## TASK REQUIREMENTS
Each entry, in full: copy it out exactly.

(Saved data entries)
____
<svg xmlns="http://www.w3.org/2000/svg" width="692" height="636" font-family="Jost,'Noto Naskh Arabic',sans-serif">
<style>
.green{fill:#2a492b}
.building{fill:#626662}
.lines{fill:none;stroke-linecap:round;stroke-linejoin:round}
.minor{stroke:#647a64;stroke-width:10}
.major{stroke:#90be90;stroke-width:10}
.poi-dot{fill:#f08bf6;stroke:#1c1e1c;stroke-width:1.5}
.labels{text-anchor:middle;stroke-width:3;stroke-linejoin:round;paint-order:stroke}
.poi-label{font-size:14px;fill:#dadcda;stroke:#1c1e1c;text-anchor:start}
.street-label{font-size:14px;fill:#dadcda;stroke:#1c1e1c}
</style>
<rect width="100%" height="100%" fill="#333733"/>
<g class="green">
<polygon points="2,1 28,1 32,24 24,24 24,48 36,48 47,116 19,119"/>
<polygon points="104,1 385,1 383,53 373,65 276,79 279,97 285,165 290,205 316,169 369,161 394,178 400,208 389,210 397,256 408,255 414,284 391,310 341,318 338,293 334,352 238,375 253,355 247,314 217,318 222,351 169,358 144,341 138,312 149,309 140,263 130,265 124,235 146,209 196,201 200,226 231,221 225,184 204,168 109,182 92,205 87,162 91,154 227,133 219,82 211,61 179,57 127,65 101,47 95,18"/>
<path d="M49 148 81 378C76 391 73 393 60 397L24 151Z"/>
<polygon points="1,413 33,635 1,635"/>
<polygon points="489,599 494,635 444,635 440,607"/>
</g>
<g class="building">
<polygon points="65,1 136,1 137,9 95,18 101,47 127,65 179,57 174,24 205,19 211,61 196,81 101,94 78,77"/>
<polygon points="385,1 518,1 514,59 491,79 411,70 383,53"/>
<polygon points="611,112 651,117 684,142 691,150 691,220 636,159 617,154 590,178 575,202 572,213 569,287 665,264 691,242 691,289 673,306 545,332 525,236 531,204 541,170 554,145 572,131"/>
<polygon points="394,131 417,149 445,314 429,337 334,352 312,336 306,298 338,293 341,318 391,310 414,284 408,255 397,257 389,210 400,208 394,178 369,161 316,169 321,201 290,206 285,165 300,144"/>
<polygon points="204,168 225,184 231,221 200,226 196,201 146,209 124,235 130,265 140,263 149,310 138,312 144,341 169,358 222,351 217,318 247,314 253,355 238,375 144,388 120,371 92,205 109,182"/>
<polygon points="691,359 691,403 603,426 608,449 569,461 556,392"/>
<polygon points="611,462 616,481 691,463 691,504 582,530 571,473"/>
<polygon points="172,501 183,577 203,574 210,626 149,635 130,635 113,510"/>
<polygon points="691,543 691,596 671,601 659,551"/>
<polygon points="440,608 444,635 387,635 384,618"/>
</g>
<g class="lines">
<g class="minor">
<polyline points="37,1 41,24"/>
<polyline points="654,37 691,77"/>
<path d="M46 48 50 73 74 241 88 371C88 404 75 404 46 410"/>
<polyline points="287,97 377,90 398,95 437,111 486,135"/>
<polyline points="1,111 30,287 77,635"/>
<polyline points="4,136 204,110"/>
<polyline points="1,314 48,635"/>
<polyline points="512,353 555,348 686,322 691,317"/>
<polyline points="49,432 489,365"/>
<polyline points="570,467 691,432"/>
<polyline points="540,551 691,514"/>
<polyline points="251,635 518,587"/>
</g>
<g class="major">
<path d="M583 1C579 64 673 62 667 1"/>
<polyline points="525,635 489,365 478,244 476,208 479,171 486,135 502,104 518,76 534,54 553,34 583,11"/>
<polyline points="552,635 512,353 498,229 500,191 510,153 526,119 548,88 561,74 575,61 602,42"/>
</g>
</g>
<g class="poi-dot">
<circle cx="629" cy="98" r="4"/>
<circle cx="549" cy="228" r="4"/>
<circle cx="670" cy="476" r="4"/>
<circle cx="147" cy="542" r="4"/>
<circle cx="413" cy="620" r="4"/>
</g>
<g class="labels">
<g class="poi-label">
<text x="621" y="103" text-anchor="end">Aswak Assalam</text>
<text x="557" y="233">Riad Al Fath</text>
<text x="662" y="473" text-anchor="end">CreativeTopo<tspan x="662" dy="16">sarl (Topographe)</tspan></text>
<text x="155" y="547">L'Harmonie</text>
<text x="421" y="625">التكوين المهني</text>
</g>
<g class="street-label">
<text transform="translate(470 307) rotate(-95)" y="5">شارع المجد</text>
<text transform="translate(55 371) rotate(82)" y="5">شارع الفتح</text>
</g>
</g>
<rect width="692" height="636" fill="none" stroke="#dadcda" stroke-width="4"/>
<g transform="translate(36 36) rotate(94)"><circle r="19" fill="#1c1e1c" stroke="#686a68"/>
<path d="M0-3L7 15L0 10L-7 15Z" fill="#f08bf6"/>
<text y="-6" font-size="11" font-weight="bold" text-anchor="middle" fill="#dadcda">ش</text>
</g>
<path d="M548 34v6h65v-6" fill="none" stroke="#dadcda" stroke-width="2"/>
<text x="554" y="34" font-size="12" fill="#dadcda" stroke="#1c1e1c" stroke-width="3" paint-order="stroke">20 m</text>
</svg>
____
## RESPONSE AREA
<svg xmlns="http://www.w3.org/2000/svg" width="692" height="636" font-family="Jost,'Noto Naskh Arabic',sans-serif">
<style>
.green{fill:#2a492b}
.building{fill:#626662}
.lines{fill:none;stroke-linecap:round;stroke-linejoin:round}
.minor{stroke:#647a64;stroke-width:10}
.major{stroke:#90be90;stroke-width:10}
.poi-dot{fill:#f08bf6;stroke:#1c1e1c;stroke-width:1.5}
.labels{text-anchor:middle;stroke-width:3;stroke-linejoin:round;paint-order:stroke}
.poi-label{font-size:14px;fill:#dadcda;stroke:#1c1e1c;text-anchor:start}
.street-label{font-size:14px;fill:#dadcda;stroke:#1c1e1c}
</style>
<rect width="100%" height="100%" fill="#333733"/>
<g class="green">
<polygon points="2,1 28,1 32,24 24,24 24,48 36,48 47,116 19,119"/>
<polygon points="104,1 385,1 383,53 373,65 276,79 279,97 285,165 290,205 316,169 369,161 394,178 400,208 389,210 397,256 408,255 414,284 391,310 341,318 338,293 334,352 238,375 253,355 247,314 217,318 222,351 169,358 144,341 138,312 149,309 140,263 130,265 124,235 146,209 196,201 200,226 231,221 225,184 204,168 109,182 92,205 87,162 91,154 227,133 219,82 211,61 179,57 127,65 101,47 95,18"/>
<path d="M49 148 81 378C76 391 73 393 60 397L24 151Z"/>
<polygon points="1,413 33,635 1,635"/>
<polygon points="489,599 494,635 444,635 440,607"/>
</g>
<g class="building">
<polygon points="65,1 136,1 137,9 95,18 101,47 127,65 179,57 174,24 205,19 211,61 196,81 101,94 78,77"/>
<polygon points="385,1 518,1 514,59 491,79 411,70 383,53"/>
<polygon points="611,112 651,117 684,142 691,150 691,220 636,159 617,154 590,178 575,202 572,213 569,287 665,264 691,242 691,289 673,306 545,332 525,236 531,204 541,170 554,145 572,131"/>
<polygon points="394,131 417,149 445,314 429,337 334,352 312,336 306,298 338,293 341,318 391,310 414,284 408,255 397,257 389,210 400,208 394,178 369,161 316,169 321,201 290,206 285,165 300,144"/>
<polygon points="204,168 225,184 231,221 200,226 196,201 146,209 124,235 130,265 140,263 149,310 138,312 144,341 169,358 222,351 217,318 247,314 253,355 238,375 144,388 120,371 92,205 109,182"/>
<polygon points="691,359 691,403 603,426 608,449 569,461 556,392"/>
<polygon points="611,462 616,481 691,463 691,504 582,530 571,473"/>
<polygon points="172,501 183,577 203,574 210,626 149,635 130,635 113,510"/>
<polygon points="691,543 691,596 671,601 659,551"/>
<polygon points="440,608 444,635 387,635 384,618"/>
</g>
<g class="lines">
<g class="minor">
<polyline points="37,1 41,24"/>
<polyline points="654,37 691,77"/>
<path d="M46 48 50 73 74 241 88 371C88 404 75 404 46 410"/>
<polyline points="287,97 377,90 398,95 437,111 486,135"/>
<polyline points="1,111 30,287 77,635"/>
<polyline points="4,136 204,110"/>
<polyline points="1,314 48,635"/>
<polyline points="512,353 555,348 686,322 691,317"/>
<polyline points="49,432 489,365"/>
<polyline points="570,467 691,432"/>
<polyline points="540,551 691,514"/>
<polyline points="251,635 518,587"/>
</g>
<g class="major">
<path d="M583 1C579 64 673 62 667 1"/>
<polyline points="525,635 489,365 478,244 476,208 479,171 486,135 502,104 518,76 534,54 553,34 583,11"/>
<polyline points="552,635 512,353 498,229 500,191 510,153 526,119 548,88 561,74 575,61 602,42"/>
</g>
</g>
<g class="poi-dot">
<circle cx="629" cy="98" r="4"/>
<circle cx="549" cy="228" r="4"/>
<circle cx="670" cy="476" r="4"/>
<circle cx="147" cy="542" r="4"/>
<circle cx="413" cy="620" r="4"/>
</g>
<g class="labels">
<g class="poi-label">
<text x="621" y="103" text-anchor="end">Aswak Assalam</text>
<text x="557" y="233">Riad Al Fath</text>
<text x="662" y="473" text-anchor="end">CreativeTopo<tspan x="662" dy="16">sarl (Topographe)</tspan></text>
<text x="155" y="547">L'Harmonie</text>
<text x="421" y="625">التكوين المهني</text>
</g>
<g class="street-label">
<text transform="translate(470 307) rotate(-95)" y="5">شارع المجد</text>
<text transform="translate(55 371) rotate(82)" y="5">شارع الفتح</text>
</g>
</g>
<rect width="692" height="636" fill="none" stroke="#dadcda" stroke-width="4"/>
<g transform="translate(36 36) rotate(94)"><circle r="19" fill="#1c1e1c" stroke="#686a68"/>
<path d="M0-3L7 15L0 10L-7 15Z" fill="#f08bf6"/>
<text y="-6" font-size="11" font-weight="bold" text-anchor="middle" fill="#dadcda">ش</text>
</g>
<path d="M548 34v6h65v-6" fill="none" stroke="#dadcda" stroke-width="2"/>
<text x="554" y="34" font-size="12" fill="#dadcda" stroke="#1c1e1c" stroke-width="3" paint-order="stroke">20 m</text>
</svg>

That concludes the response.